**Given instruction**
Arrange everything from the very first line below down to the line containing "2: (463, 61)", inclusive, as a JSON list of strings, one string per line. Skip blank lines and leave the pictures out.

**Records to process**
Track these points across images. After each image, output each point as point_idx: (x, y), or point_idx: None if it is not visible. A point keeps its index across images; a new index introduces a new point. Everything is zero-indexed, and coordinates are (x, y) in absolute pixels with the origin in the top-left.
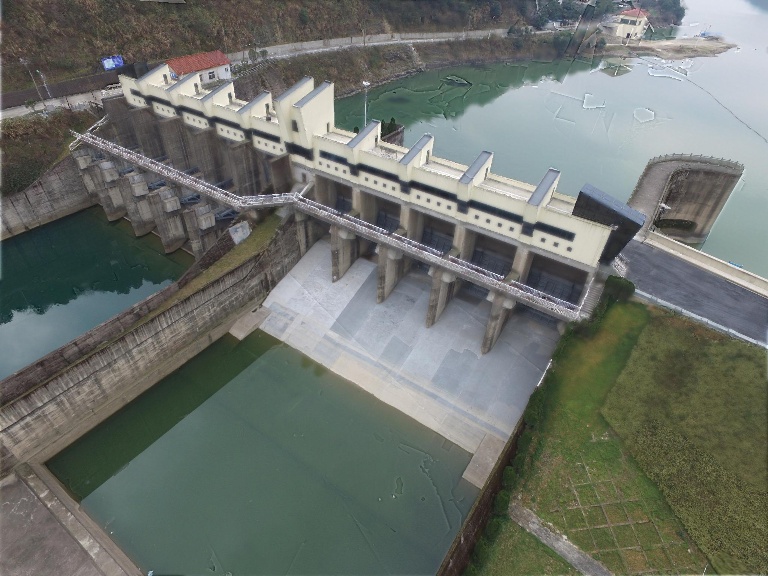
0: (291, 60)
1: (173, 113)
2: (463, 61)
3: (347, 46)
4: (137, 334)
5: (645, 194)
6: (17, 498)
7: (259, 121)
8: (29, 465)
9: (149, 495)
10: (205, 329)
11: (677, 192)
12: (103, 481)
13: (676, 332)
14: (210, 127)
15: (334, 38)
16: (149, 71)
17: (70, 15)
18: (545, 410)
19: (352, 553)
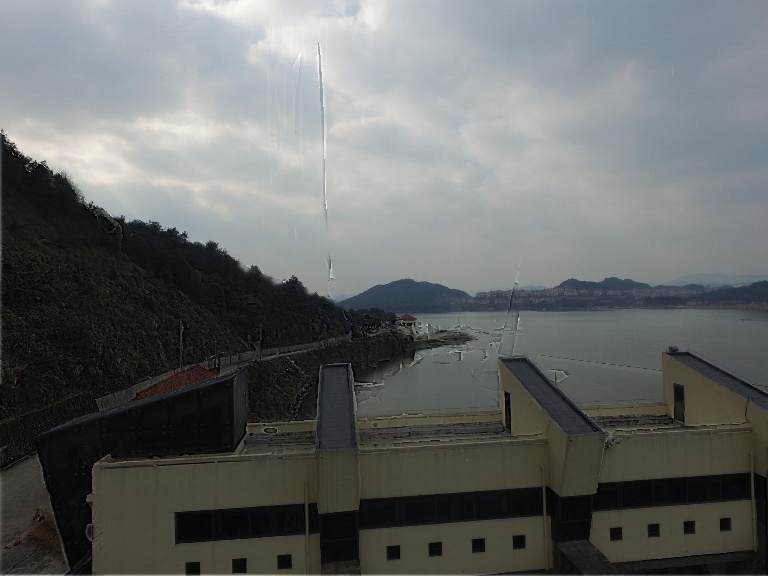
0: None
1: (511, 544)
2: None
3: None
4: None
5: None
6: None
7: None
8: None
9: None
10: None
11: None
12: None
13: None
14: None
15: None
16: None
17: None
18: None
19: None
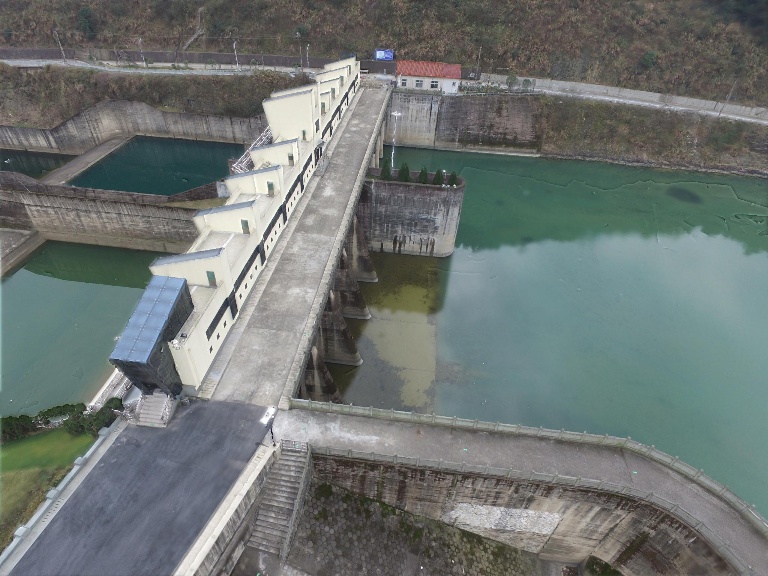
0: (567, 100)
1: None
2: None
3: None
4: (105, 204)
5: (465, 443)
6: (14, 240)
7: None
8: (38, 233)
9: (22, 284)
10: (161, 237)
11: (665, 555)
12: (86, 281)
13: (14, 502)
14: None
15: (685, 96)
16: (341, 60)
17: (376, 12)
18: (13, 443)
19: (3, 413)
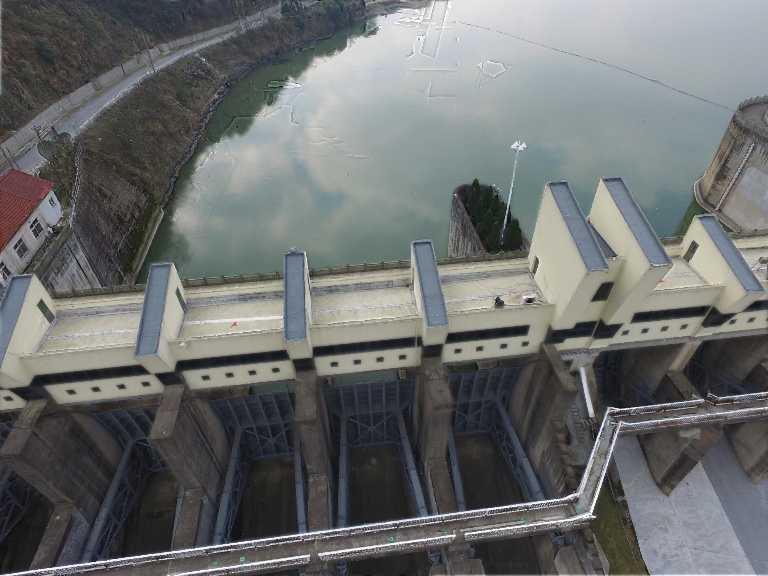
0: (96, 133)
1: (141, 385)
2: (258, 59)
3: (137, 81)
4: None
5: None
6: None
7: (474, 315)
8: None
9: None
10: None
11: None
12: None
13: None
14: (302, 374)
15: (100, 74)
16: None
17: None
18: None
19: None
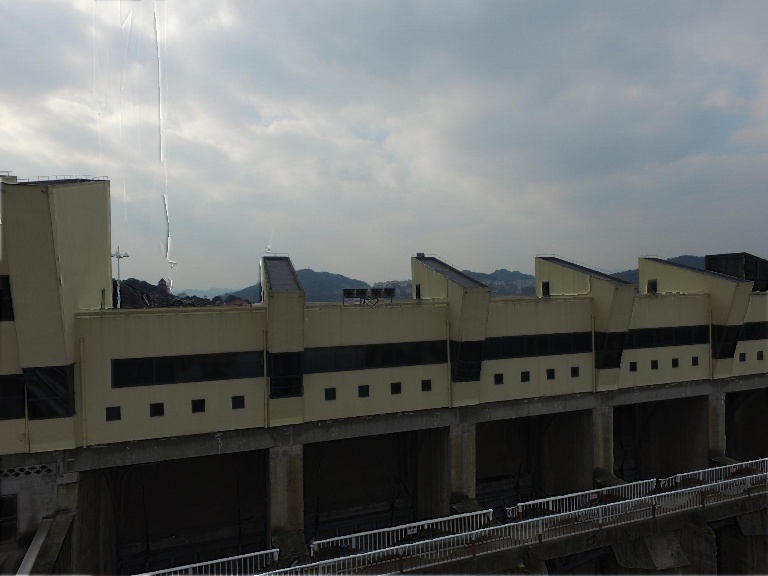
0: None
1: None
2: None
3: None
4: None
5: None
6: None
7: None
8: None
9: None
10: None
11: None
12: None
13: None
14: None
15: None
16: None
17: None
18: None
19: None
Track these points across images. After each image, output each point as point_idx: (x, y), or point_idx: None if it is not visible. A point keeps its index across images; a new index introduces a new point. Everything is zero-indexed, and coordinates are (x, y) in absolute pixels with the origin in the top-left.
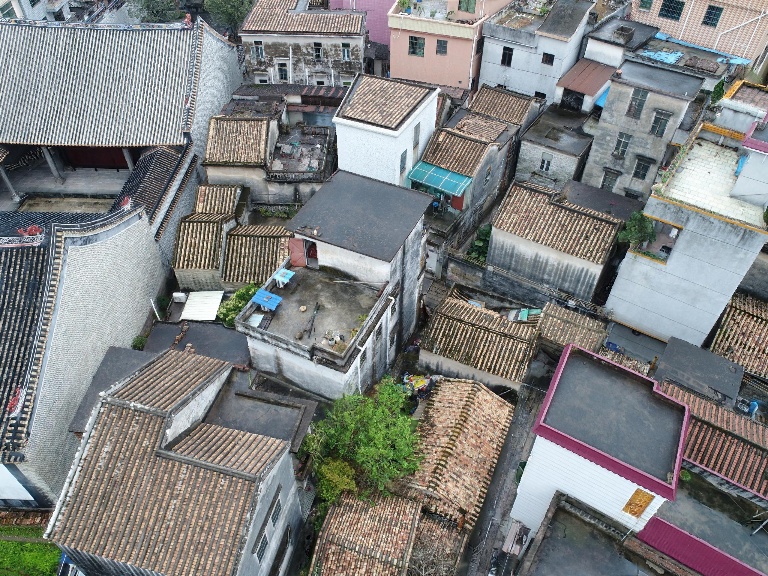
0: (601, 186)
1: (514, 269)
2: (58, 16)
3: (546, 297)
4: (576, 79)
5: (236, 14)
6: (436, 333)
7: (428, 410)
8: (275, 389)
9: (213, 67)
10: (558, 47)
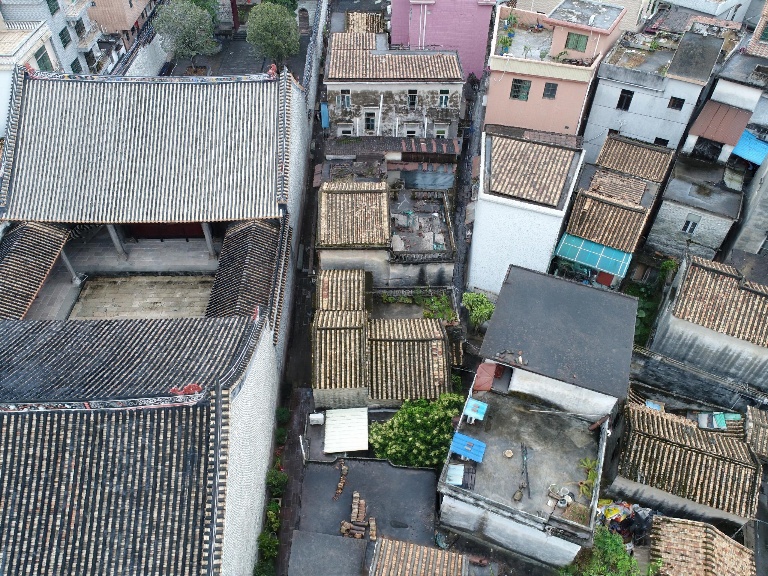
0: (758, 251)
1: (690, 360)
2: (88, 55)
3: (727, 390)
4: (710, 126)
5: (283, 46)
6: (636, 456)
7: (656, 564)
8: (472, 550)
9: (295, 120)
10: (691, 91)
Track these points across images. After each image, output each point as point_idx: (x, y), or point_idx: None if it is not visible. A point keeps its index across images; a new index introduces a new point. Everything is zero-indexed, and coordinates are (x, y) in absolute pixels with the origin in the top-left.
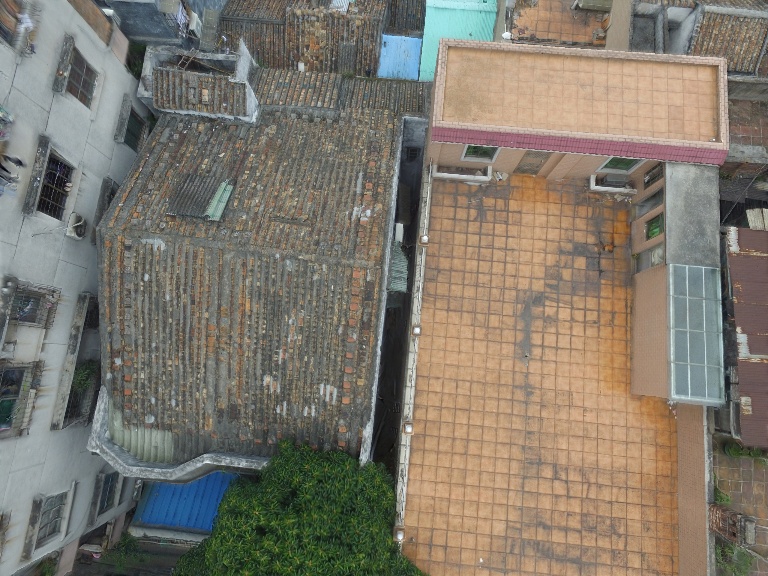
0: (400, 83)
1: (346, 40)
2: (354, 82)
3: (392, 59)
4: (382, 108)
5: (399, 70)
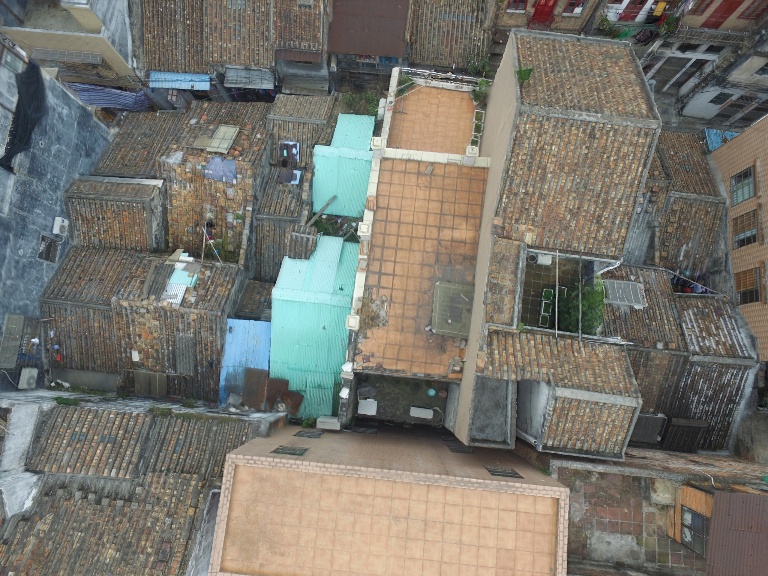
0: (222, 423)
1: (182, 331)
2: (168, 422)
3: (239, 345)
4: (192, 469)
5: (247, 357)
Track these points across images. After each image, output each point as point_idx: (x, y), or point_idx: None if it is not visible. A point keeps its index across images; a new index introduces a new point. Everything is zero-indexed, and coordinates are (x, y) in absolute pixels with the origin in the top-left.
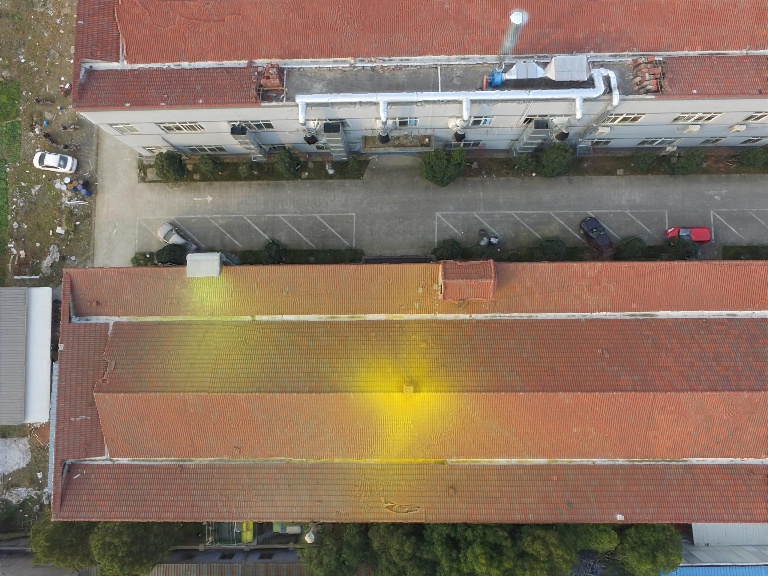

**Answer for the task**
[
  "Track these points across images. After each image, output each point as point_idx: (x, y), or point_idx: None if it is not visible. A point keeps its index across images; a new index introduces a new point. Everything is zero-indexed, and coordinates are (x, y) in absolute pixels with the origin in the top-left.",
  "0: (291, 60)",
  "1: (173, 113)",
  "2: (463, 61)"
]